Retailers have had a hard time meeting the demand for fishing tackle during the COVID-19 pandemic.
“It’s crazy,” said Dave Malloy of Erie Tracker Outfitters in Port Colborne. “It’s almost impossible to buy anything (to restock) – spinning reels, trolling reels, it’s hard to get anything.”
In late July, Malloy said he ordered nine different reels in three different sizes, and all were out of stock.
“We’re getting a lot of people buying licences that fished 20 years ago, but haven’t fished since,” he added.
So many new anglers
Justin Pardy, owner of Gagnon Sports in Oshawa, concurred.
“I’ve never seen so many new anglers,” he said, adding that he is finding it tough to restock in one of his best years ever. Pardy suspects the cancellation of youth sports resulted in more outdoors family time and said a similar situation in the United States has pumped up demand.

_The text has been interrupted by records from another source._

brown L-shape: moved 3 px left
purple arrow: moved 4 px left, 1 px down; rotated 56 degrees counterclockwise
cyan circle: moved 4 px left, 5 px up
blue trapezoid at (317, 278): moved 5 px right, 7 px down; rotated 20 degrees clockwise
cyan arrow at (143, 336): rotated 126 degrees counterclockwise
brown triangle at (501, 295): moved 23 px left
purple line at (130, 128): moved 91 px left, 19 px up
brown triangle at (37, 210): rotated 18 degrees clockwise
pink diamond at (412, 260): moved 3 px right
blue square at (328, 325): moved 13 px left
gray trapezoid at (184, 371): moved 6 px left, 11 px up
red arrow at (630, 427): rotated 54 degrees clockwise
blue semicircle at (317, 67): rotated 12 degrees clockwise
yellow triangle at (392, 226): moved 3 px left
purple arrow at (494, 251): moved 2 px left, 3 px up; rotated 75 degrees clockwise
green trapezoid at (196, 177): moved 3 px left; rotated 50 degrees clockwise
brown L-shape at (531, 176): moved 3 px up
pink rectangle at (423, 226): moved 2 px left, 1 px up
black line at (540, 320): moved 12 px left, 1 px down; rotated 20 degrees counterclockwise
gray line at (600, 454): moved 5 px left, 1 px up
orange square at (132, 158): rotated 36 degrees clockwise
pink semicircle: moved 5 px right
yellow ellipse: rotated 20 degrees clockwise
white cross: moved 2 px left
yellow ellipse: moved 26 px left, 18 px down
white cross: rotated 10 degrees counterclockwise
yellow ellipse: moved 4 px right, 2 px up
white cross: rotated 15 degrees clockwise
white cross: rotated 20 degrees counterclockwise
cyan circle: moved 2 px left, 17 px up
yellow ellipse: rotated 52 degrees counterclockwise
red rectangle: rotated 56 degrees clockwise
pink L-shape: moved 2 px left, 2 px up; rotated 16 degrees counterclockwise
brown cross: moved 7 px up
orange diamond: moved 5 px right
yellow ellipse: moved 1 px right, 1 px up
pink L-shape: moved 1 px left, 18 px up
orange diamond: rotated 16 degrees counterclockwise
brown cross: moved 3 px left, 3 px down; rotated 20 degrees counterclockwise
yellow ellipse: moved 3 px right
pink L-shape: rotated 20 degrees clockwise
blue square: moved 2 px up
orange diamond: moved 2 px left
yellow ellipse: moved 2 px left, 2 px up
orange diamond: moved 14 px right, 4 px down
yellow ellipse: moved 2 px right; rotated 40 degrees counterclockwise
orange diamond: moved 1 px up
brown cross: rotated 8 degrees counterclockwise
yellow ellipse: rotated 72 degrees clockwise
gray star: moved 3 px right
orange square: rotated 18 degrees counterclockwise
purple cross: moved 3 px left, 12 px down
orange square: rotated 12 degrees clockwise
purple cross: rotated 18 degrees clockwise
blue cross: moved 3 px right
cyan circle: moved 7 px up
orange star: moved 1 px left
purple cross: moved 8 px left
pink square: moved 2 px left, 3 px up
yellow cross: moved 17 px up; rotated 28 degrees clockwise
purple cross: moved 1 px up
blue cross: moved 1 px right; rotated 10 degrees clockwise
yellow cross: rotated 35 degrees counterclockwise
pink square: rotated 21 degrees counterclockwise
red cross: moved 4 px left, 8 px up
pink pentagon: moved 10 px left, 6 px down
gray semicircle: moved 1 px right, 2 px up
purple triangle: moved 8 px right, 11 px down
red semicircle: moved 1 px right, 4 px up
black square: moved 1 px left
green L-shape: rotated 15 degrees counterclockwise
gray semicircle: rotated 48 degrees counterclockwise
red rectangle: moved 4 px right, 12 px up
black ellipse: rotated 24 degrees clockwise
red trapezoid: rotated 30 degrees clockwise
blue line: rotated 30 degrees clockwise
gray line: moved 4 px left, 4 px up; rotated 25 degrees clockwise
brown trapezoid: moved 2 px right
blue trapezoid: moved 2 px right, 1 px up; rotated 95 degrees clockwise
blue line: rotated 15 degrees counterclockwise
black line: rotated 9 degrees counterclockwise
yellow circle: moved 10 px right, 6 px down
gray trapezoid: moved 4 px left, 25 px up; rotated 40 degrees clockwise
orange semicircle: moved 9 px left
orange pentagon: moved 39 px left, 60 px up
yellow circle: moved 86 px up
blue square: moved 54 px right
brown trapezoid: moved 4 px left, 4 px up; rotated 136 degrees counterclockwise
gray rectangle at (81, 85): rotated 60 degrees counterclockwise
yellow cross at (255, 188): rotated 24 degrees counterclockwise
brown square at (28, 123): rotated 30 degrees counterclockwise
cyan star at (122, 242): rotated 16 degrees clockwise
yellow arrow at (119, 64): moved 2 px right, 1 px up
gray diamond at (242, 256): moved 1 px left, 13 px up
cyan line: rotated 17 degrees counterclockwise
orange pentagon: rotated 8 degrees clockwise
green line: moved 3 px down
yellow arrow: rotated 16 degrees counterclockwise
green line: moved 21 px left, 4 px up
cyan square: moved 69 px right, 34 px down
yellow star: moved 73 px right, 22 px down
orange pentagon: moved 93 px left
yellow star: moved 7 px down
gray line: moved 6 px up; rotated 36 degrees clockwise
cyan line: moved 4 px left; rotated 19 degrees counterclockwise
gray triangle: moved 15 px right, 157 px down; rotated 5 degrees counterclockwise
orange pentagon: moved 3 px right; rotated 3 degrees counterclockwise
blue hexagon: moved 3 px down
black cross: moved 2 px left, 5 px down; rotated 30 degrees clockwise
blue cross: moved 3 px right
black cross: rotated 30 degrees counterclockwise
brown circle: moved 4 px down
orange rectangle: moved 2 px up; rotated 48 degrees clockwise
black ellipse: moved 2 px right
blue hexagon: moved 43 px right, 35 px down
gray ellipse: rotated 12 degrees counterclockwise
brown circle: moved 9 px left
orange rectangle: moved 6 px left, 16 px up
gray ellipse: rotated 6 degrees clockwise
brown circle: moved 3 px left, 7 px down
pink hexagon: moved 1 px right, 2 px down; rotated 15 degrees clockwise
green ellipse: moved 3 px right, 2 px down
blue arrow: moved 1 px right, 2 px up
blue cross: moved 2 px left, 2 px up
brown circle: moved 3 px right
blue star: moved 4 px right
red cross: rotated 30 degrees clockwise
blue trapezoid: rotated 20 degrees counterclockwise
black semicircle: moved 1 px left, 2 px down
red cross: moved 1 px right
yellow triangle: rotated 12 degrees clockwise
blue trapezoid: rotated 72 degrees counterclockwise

Darren Jacko, territory sales manager for southwestern Ontario with DFS Tackle, said he is seeing all manufacturers scrambling to meet orders and is often is only getting a five per cent fill rate.
He said the three million new anglers across the U.S., plus those in Canada, combined with shutdown of Chinese manufacturing facilities, is driving the shortage.
Disaster strikes, sales increase
Mike Melnik, managing director of the Canadian Sportfishing Industry Association (CSIA), had an interesting take on the increase in sales. After the CSIA cancelled its annual meeting and the Toronto Sportsmen’s Show, he was expressing his concerns to Kim Rhodes, CSIA president. Rhodes, whose family owns Lucky Strike Bait Works which has been around 92 years, told him every time disaster strikes, fishing tackle sales increase.
“People go back to things they are comfortable with, and in this case, it also provides food,” Melnik said.